◆ Problem to work on: Please extract the records below and reproduce every line of them unchanged.

◆ Task data:
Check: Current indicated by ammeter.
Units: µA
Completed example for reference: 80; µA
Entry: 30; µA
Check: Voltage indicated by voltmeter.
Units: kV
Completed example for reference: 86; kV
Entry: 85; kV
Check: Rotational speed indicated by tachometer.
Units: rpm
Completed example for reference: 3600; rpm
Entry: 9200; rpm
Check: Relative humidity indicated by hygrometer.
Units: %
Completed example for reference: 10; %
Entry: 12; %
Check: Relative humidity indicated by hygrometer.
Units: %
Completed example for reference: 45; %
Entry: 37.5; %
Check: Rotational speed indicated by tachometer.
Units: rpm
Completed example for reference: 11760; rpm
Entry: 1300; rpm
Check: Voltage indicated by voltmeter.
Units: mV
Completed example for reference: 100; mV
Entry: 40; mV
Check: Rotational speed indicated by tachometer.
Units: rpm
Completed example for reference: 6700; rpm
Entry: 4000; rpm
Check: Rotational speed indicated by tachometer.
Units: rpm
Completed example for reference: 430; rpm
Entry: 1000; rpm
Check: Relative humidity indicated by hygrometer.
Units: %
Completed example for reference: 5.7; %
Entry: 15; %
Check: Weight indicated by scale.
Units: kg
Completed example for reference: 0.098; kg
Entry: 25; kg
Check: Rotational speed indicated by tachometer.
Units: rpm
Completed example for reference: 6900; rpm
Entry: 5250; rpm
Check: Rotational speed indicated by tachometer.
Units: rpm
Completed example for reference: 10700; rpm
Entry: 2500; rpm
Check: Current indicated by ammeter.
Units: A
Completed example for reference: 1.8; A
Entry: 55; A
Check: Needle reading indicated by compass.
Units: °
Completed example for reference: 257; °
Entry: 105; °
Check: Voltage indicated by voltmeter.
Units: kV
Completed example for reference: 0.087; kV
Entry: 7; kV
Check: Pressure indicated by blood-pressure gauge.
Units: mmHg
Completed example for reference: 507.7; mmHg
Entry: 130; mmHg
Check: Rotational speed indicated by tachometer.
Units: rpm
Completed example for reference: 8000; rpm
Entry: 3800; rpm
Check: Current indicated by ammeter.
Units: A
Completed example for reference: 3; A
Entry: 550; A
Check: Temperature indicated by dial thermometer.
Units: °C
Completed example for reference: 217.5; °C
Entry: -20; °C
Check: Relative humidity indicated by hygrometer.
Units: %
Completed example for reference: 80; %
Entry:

◆ Your response:
Check: Current indicated by ammeter.
Units: µA
Completed example for reference: 80; µA
Entry: 30; µA
Check: Voltage indicated by voltmeter.
Units: kV
Completed example for reference: 86; kV
Entry: 85; kV
Check: Rotational speed indicated by tachometer.
Units: rpm
Completed example for reference: 3600; rpm
Entry: 9200; rpm
Check: Relative humidity indicated by hygrometer.
Units: %
Completed example for reference: 10; %
Entry: 12; %
Check: Relative humidity indicated by hygrometer.
Units: %
Completed example for reference: 45; %
Entry: 37.5; %
Check: Rotational speed indicated by tachometer.
Units: rpm
Completed example for reference: 11760; rpm
Entry: 1300; rpm
Check: Voltage indicated by voltmeter.
Units: mV
Completed example for reference: 100; mV
Entry: 40; mV
Check: Rotational speed indicated by tachometer.
Units: rpm
Completed example for reference: 6700; rpm
Entry: 4000; rpm
Check: Rotational speed indicated by tachometer.
Units: rpm
Completed example for reference: 430; rpm
Entry: 1000; rpm
Check: Relative humidity indicated by hygrometer.
Units: %
Completed example for reference: 5.7; %
Entry: 15; %
Check: Weight indicated by scale.
Units: kg
Completed example for reference: 0.098; kg
Entry: 25; kg
Check: Rotational speed indicated by tachometer.
Units: rpm
Completed example for reference: 6900; rpm
Entry: 5250; rpm
Check: Rotational speed indicated by tachometer.
Units: rpm
Completed example for reference: 10700; rpm
Entry: 2500; rpm
Check: Current indicated by ammeter.
Units: A
Completed example for reference: 1.8; A
Entry: 55; A
Check: Needle reading indicated by compass.
Units: °
Completed example for reference: 257; °
Entry: 105; °
Check: Voltage indicated by voltmeter.
Units: kV
Completed example for reference: 0.087; kV
Entry: 7; kV
Check: Pressure indicated by blood-pressure gauge.
Units: mmHg
Completed example for reference: 507.7; mmHg
Entry: 130; mmHg
Check: Rotational speed indicated by tachometer.
Units: rpm
Completed example for reference: 8000; rpm
Entry: 3800; rpm
Check: Current indicated by ammeter.
Units: A
Completed example for reference: 3; A
Entry: 550; A
Check: Temperature indicated by dial thermometer.
Units: °C
Completed example for reference: 217.5; °C
Entry: -20; °C
Check: Relative humidity indicated by hygrometer.
Units: %
Completed example for reference: 80; %
Entry:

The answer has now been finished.